An exact copy of the records below is needed, with every picture left out.

▸ Records to use
#####

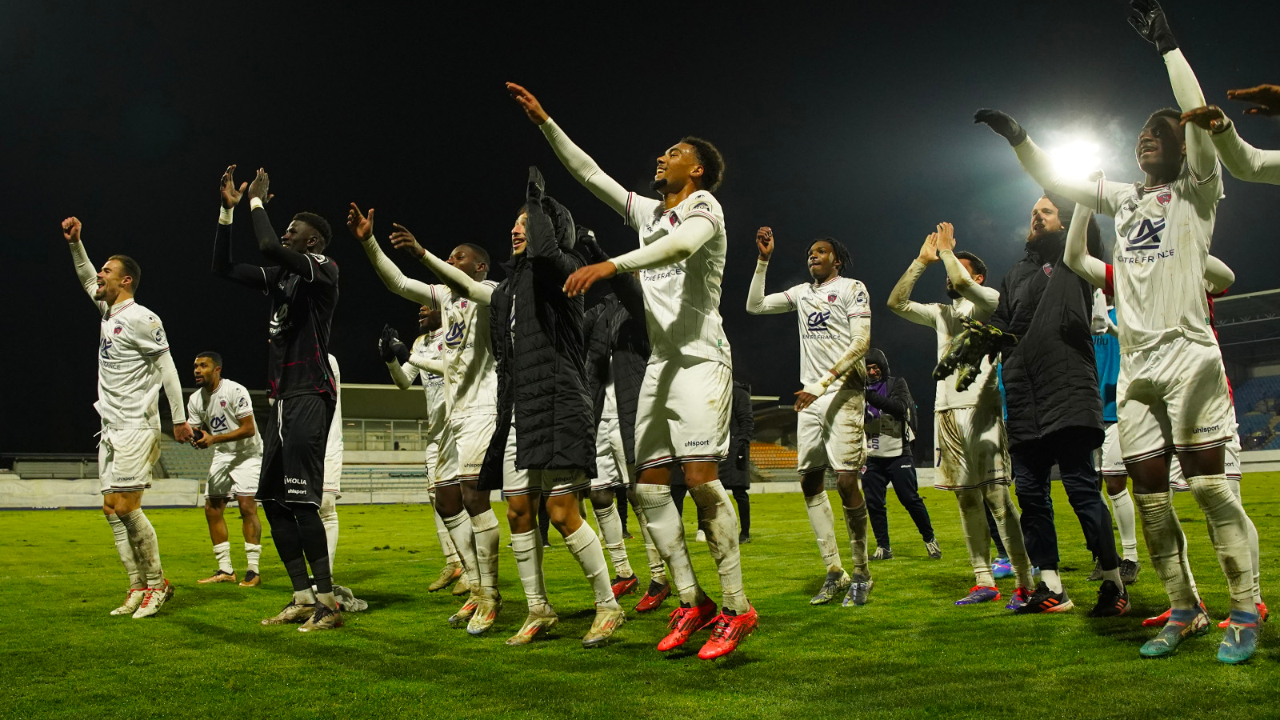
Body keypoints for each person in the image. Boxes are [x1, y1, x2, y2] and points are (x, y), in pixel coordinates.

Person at [993, 0, 1261, 662]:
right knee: (1150, 504)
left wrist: (1169, 49)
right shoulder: (1128, 198)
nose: (1149, 135)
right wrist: (1022, 140)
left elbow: (1198, 120)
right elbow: (1060, 181)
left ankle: (1246, 605)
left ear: (1182, 148)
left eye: (1160, 131)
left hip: (1191, 359)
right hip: (1140, 368)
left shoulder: (1198, 188)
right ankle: (1185, 607)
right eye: (1142, 132)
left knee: (1206, 489)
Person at [509, 82, 756, 659]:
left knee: (700, 481)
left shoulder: (703, 208)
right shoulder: (651, 212)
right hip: (662, 365)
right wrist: (547, 122)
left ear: (695, 169)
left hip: (700, 359)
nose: (661, 158)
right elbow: (590, 175)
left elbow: (678, 249)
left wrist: (608, 265)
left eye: (673, 152)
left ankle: (737, 607)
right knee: (647, 490)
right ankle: (691, 602)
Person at [369, 170, 624, 647]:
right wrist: (419, 254)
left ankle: (609, 605)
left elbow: (546, 255)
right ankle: (538, 608)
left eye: (526, 222)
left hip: (561, 403)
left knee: (564, 510)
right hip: (518, 411)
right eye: (515, 221)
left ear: (551, 228)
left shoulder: (564, 273)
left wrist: (537, 201)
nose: (516, 228)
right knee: (518, 511)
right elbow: (453, 287)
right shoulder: (503, 293)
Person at [346, 204, 502, 632]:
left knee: (473, 499)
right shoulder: (444, 298)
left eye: (459, 257)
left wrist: (422, 252)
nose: (451, 262)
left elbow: (451, 281)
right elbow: (397, 283)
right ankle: (474, 586)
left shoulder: (488, 291)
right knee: (449, 502)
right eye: (448, 257)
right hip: (449, 423)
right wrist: (369, 242)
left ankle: (490, 595)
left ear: (480, 266)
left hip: (482, 408)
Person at [212, 165, 342, 632]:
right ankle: (302, 597)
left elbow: (268, 244)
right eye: (284, 226)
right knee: (271, 499)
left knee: (302, 500)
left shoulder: (322, 269)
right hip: (283, 399)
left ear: (311, 243)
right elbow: (222, 268)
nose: (284, 233)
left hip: (310, 391)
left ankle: (329, 604)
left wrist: (256, 202)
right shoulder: (282, 280)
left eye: (294, 230)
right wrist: (229, 214)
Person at [887, 225, 1034, 608]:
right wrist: (922, 261)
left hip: (980, 408)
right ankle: (983, 579)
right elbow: (897, 303)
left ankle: (1025, 580)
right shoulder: (942, 314)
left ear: (976, 275)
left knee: (998, 498)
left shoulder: (989, 301)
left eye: (959, 269)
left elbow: (963, 283)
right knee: (966, 500)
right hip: (946, 411)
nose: (949, 278)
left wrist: (950, 254)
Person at [64, 216, 191, 619]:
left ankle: (158, 584)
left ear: (126, 282)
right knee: (110, 509)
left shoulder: (142, 318)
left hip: (138, 424)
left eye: (107, 271)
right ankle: (136, 585)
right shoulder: (107, 312)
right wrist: (75, 244)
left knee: (126, 506)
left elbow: (168, 368)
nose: (98, 275)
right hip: (111, 426)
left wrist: (180, 417)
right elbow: (86, 276)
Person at [746, 228, 873, 608]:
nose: (813, 256)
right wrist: (763, 261)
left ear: (837, 259)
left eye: (821, 252)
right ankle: (834, 571)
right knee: (810, 482)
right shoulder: (802, 293)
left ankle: (863, 572)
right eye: (810, 253)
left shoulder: (853, 288)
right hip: (811, 397)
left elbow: (861, 342)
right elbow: (754, 306)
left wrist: (824, 382)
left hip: (843, 391)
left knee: (847, 480)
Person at [580, 227, 650, 601]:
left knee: (642, 494)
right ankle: (623, 570)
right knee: (599, 493)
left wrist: (597, 251)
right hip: (599, 415)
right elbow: (576, 321)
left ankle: (659, 575)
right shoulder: (604, 311)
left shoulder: (648, 305)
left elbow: (628, 291)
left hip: (633, 414)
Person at [381, 307, 468, 595]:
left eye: (427, 304)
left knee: (465, 498)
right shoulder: (420, 343)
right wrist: (392, 360)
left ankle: (472, 568)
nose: (420, 308)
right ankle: (453, 562)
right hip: (436, 432)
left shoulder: (457, 331)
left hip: (461, 424)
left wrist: (409, 357)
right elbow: (404, 382)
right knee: (436, 496)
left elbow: (453, 369)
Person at [186, 351, 264, 588]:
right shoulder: (195, 400)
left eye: (203, 366)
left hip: (247, 454)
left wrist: (213, 439)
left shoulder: (235, 391)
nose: (197, 370)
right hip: (223, 454)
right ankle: (225, 569)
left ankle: (253, 570)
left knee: (246, 506)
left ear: (217, 369)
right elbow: (198, 430)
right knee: (212, 508)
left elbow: (249, 429)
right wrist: (194, 437)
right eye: (195, 366)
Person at [860, 349, 940, 564]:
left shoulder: (896, 384)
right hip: (872, 455)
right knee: (874, 504)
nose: (872, 371)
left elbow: (899, 408)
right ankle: (883, 547)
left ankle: (929, 539)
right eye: (868, 368)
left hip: (898, 452)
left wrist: (867, 395)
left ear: (884, 368)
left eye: (876, 367)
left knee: (910, 499)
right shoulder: (859, 388)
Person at [1091, 291, 1142, 586]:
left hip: (1116, 410)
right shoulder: (1082, 317)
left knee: (1114, 483)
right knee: (1089, 486)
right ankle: (1105, 555)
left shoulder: (1125, 313)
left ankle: (1131, 556)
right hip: (1086, 412)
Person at [317, 355, 366, 612]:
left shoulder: (326, 358)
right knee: (298, 510)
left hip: (326, 442)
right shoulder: (282, 360)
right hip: (296, 443)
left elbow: (324, 399)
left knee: (325, 506)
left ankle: (324, 577)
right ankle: (305, 583)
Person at [720, 380, 754, 544]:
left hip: (735, 449)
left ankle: (745, 532)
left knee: (739, 493)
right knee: (714, 493)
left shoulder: (739, 393)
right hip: (719, 448)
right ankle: (715, 530)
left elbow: (747, 420)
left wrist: (742, 444)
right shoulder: (717, 391)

#####

▸ Answer to this exercise
Body keypoints for each person in the image. Boxes are [x1, y1, x2, y2] and points are (x, y), in pixel coordinates.

Person at [993, 0, 1261, 662]:
right knee: (1150, 504)
left wrist: (1169, 49)
right shoulder: (1128, 198)
nose: (1149, 135)
right wrist: (1022, 140)
left elbow: (1198, 120)
right elbow: (1060, 181)
left ankle: (1246, 605)
left ear: (1182, 148)
left eye: (1160, 131)
left hip: (1191, 359)
right hip: (1140, 368)
left shoulder: (1198, 188)
right ankle: (1185, 607)
right eye: (1142, 132)
left knee: (1206, 489)
Person at [509, 82, 756, 659]:
left knee: (700, 481)
left shoulder: (703, 208)
right shoulder: (651, 212)
right hip: (662, 365)
right wrist: (547, 122)
left ear: (695, 169)
left hip: (700, 359)
nose: (661, 158)
right elbow: (590, 175)
left elbow: (678, 249)
left wrist: (608, 265)
left eye: (673, 152)
left ankle: (737, 607)
right knee: (647, 490)
right ankle: (691, 602)
Person at [369, 170, 624, 647]:
right wrist: (419, 254)
left ankle: (609, 605)
left elbow: (546, 255)
right ankle: (538, 608)
left eye: (526, 222)
left hip: (561, 403)
left knee: (564, 510)
right hip: (518, 411)
right eye: (515, 221)
left ear: (551, 228)
left shoulder: (564, 273)
left wrist: (537, 201)
nose: (516, 228)
right knee: (518, 511)
right elbow: (453, 287)
right shoulder: (503, 293)
Person at [346, 204, 502, 632]:
left knee: (473, 499)
right shoulder: (444, 298)
left eye: (459, 257)
left wrist: (422, 252)
nose: (451, 262)
left elbow: (451, 281)
right elbow: (397, 283)
right ankle: (474, 586)
left shoulder: (488, 291)
right knee: (449, 502)
right eye: (448, 257)
right hip: (449, 423)
right wrist: (369, 242)
left ankle: (490, 595)
left ear: (480, 266)
left hip: (482, 408)
Person at [212, 165, 342, 632]:
right ankle: (302, 597)
left elbow: (268, 244)
right eye: (284, 226)
right knee: (271, 499)
left knee: (302, 500)
left shoulder: (322, 269)
right hip: (283, 399)
left ear: (311, 243)
right elbow: (222, 268)
nose: (284, 233)
left hip: (310, 391)
left ankle: (329, 604)
left wrist: (256, 202)
right shoulder: (282, 280)
left eye: (294, 230)
right wrist: (229, 214)
Person at [887, 225, 1034, 608]:
right wrist: (922, 261)
left hip: (980, 408)
right ankle: (983, 579)
right elbow: (897, 303)
left ankle: (1025, 580)
right shoulder: (942, 314)
left ear: (976, 275)
left knee: (998, 498)
left shoulder: (989, 301)
left eye: (959, 269)
left elbow: (963, 283)
right knee: (966, 500)
right hip: (946, 411)
nose: (949, 278)
left wrist: (950, 254)
Person at [64, 216, 191, 619]:
left ankle: (158, 584)
left ear: (126, 282)
right knee: (110, 509)
left shoulder: (142, 318)
left hip: (138, 424)
left eye: (107, 271)
right ankle: (136, 585)
right shoulder: (107, 312)
right wrist: (75, 244)
left knee: (126, 506)
left elbow: (168, 368)
nose: (98, 275)
right hip: (111, 426)
left wrist: (180, 417)
right elbow: (86, 276)
Person at [746, 228, 873, 608]:
nose: (813, 256)
right wrist: (763, 261)
left ear: (837, 259)
left eye: (821, 252)
right ankle: (834, 571)
right knee: (810, 482)
right shoulder: (802, 293)
left ankle: (863, 572)
right eye: (810, 253)
left shoulder: (853, 288)
right hip: (811, 397)
left elbow: (861, 342)
right elbow: (754, 306)
left wrist: (824, 382)
left hip: (843, 391)
left knee: (847, 480)
Person at [580, 227, 650, 601]:
left knee: (642, 494)
right ankle: (623, 570)
right knee: (599, 493)
left wrist: (597, 251)
right hip: (599, 415)
right elbow: (576, 321)
left ankle: (659, 575)
right shoulder: (604, 311)
left shoulder: (648, 305)
left elbow: (628, 291)
left hip: (633, 414)
Person at [381, 307, 468, 595]:
left eye: (427, 304)
left knee: (465, 498)
right shoulder: (420, 343)
right wrist: (392, 360)
left ankle: (472, 568)
nose: (420, 308)
right ankle: (453, 562)
right hip: (436, 432)
left shoulder: (457, 331)
left hip: (461, 424)
left wrist: (409, 357)
right elbow: (404, 382)
right knee: (436, 496)
left elbow: (453, 369)
Person at [186, 351, 264, 588]:
right shoulder: (195, 400)
left eye: (203, 366)
left hip: (247, 454)
left wrist: (213, 439)
left shoulder: (235, 391)
nose: (197, 370)
right hip: (223, 454)
right ankle: (225, 569)
left ankle: (253, 570)
left knee: (246, 506)
left ear: (217, 369)
right elbow: (198, 430)
right knee: (212, 508)
left elbow: (249, 429)
right wrist: (194, 437)
right eye: (195, 366)
Person at [860, 349, 940, 564]:
left shoulder: (896, 384)
right hip: (872, 455)
right knee: (874, 504)
nose: (872, 371)
left elbow: (899, 408)
right ankle: (883, 547)
left ankle: (929, 539)
right eye: (868, 368)
left hip: (898, 452)
left wrist: (867, 395)
left ear: (884, 368)
left eye: (876, 367)
left knee: (910, 499)
right shoulder: (859, 388)
Person at [1091, 291, 1142, 586]:
left hip: (1116, 410)
right shoulder: (1082, 317)
left knee: (1114, 483)
right knee: (1089, 486)
right ankle: (1105, 555)
left shoulder: (1125, 313)
left ankle: (1131, 556)
right hip: (1086, 412)
Person at [317, 355, 366, 612]:
left shoulder: (326, 358)
right knee: (298, 510)
left hip: (326, 442)
right shoulder: (282, 360)
right hip: (296, 443)
left elbow: (324, 399)
left knee: (325, 506)
left ankle: (324, 577)
right ankle: (305, 583)
Person at [720, 380, 754, 544]:
left hip: (735, 449)
left ankle: (745, 532)
left knee: (739, 493)
right knee: (714, 493)
left shoulder: (739, 393)
right hip: (719, 448)
right ankle: (715, 530)
left elbow: (747, 420)
left wrist: (742, 444)
right shoulder: (717, 391)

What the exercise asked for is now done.